Hacker News new | ask | show | jobs
by glhaynes 2685 days ago
Swift arrays have pass-by-value semantics (under the cover, they use copy-on-write to keep performance good) and are thus safe to pass to functions without concern that they'll be modified. (Unless it's passed as an `inout` parameter, which requires a prepended "&" at the call site.)
1 comments

Rust can use its own bovine superpowers here https://doc.rust-lang.org/std/borrow/enum.Cow.html to enable developers to write code that's invariant over whether it's dealing with a fresh copy of something, or just a borrowed reference. So, it's not quite correct to say that Swift's use of copy-on-write gives it better performance. Rust can express the exact same pattern quite easily, and do it with far more generality.
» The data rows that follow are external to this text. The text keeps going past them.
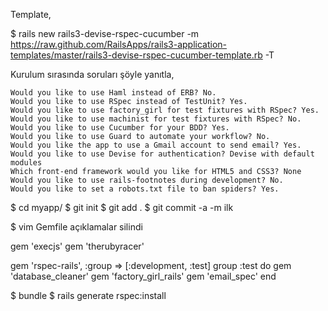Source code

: Template,

$ rails new rails3-devise-rspec-cucumber -m
https://raw.github.com/RailsApps/rails3-application-templates/master/rails3-devise-rspec-cucumber-template.rb
-T

Kurulum sırasında soruları şöyle yanıtla,

    Would you like to use Haml instead of ERB? No.
    Would you like to use RSpec instead of TestUnit? Yes.
    Would you like to use factory_girl for test fixtures with RSpec? Yes.
    Would you like to use machinist for test fixtures with RSpec? No.
    Would you like to use Cucumber for your BDD? Yes.
    Would you like to use Guard to automate your workflow? No.
    Would you like the app to use a Gmail account to send email? Yes.
    Would you like to use Devise for authentication? Devise with default modules
    Which front-end framework would you like for HTML5 and CSS3? None
    Would you like to use rails-footnotes during development? No.
    Would you like to set a robots.txt file to ban spiders? Yes.

$ cd myapp/
$ git init
$ git add .
$ git commit -a -m ilk

$ vim Gemfile
açıklamalar silindi

gem 'execjs'
gem 'therubyracer'

gem 'rspec-rails', :group => [:development, :test]
group :test do
  gem 'database_cleaner'
  gem 'factory_girl_rails'
  gem 'email_spec'
end

$ bundle
$ rails generate rspec:install




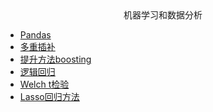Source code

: <div align='center'>
机器学习和数据分析
</div>

- [Pandas](/machine_learning/pandas.md)
- [多重插补](/machine_learning/多重插补.md)
- [提升方法boosting](/machine_learning/提升方法(boosting).md)
- [逻辑回归](/machine_learning/logistics.md)
- [Welch t检验](/machine_learning/Welch_t检验.md)
- [Lasso回归方法](/machine_learning/Lasso.md)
I don't mean to imply that Swift's array performance is better than anything other than what its own performance would be if it didn't implement COW. (My intention was to convey that the normal way of passing arrays comes with confidence that your copy won't be modified by the callee.) Rust sounds nice, I'll have to try it sometime.
Are you sure that code expresses the same pattern? It looks like Rust's COW can only transition from Borrowed to Owned by making a copy. Swift's COW works by dynamically inspecting the reference count.
Right, unless I'm mistaken, what you want is `Rc` with `Rc::make_mut`[0], not `Cow`.